### What is needed:
Restate, exactly as written, the entries below from the line that holds "( KTV 국민방송 케이블방송, 위성방송" through the line that holds "eender a linguagem". Pictures are not part of the copy.

Transcribed page contents
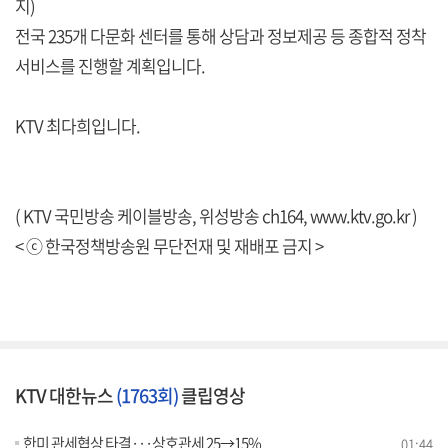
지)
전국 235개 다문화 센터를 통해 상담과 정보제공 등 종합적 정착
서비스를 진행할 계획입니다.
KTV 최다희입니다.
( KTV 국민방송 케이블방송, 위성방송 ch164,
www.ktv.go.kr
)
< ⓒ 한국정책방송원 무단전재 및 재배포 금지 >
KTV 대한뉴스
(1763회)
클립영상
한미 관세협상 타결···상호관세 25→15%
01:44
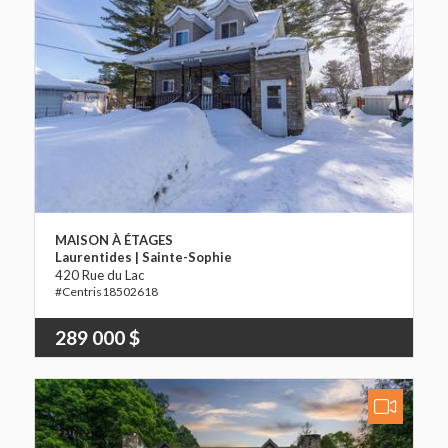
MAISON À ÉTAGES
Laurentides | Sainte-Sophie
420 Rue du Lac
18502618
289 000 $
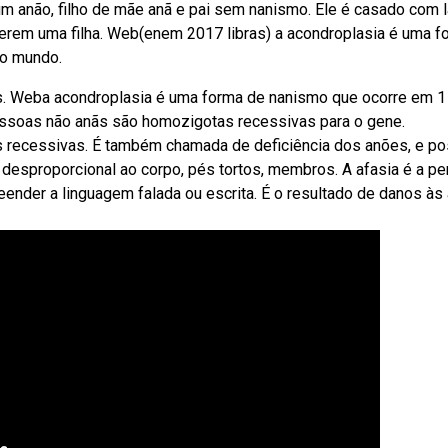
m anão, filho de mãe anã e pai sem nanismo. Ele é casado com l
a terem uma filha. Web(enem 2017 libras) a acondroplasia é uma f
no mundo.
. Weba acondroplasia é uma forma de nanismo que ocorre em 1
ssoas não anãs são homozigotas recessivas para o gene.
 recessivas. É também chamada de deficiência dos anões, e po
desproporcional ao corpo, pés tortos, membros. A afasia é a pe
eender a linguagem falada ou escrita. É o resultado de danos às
---
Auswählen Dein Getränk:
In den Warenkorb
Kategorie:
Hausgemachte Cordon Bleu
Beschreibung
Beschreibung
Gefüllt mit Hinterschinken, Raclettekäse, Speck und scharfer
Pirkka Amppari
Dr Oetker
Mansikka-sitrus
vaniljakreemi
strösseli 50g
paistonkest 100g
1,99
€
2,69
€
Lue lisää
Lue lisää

### Answer:
( KTV 국민방송 케이블방송, 위성방송 ch164,
www.ktv.go.kr
)
< ⓒ 한국정책방송원 무단전재 및 재배포 금지 >
KTV 대한뉴스
(1763회)
클립영상
한미 관세협상 타결···상호관세 25→15%
01:44
MAISON À ÉTAGES
Laurentides | Sainte-Sophie
420 Rue du Lac
18502618
289 000 $
m anão, filho de mãe anã e pai sem nanismo. Ele é casado com l
a terem uma filha. Web(enem 2017 libras) a acondroplasia é uma f
no mundo.
. Weba acondroplasia é uma forma de nanismo que ocorre em 1
ssoas não anãs são homozigotas recessivas para o gene.
 recessivas. É também chamada de deficiência dos anões, e po
desproporcional ao corpo, pés tortos, membros. A afasia é a pe
eender a linguagem falada ou escrita. É o resultado de danos às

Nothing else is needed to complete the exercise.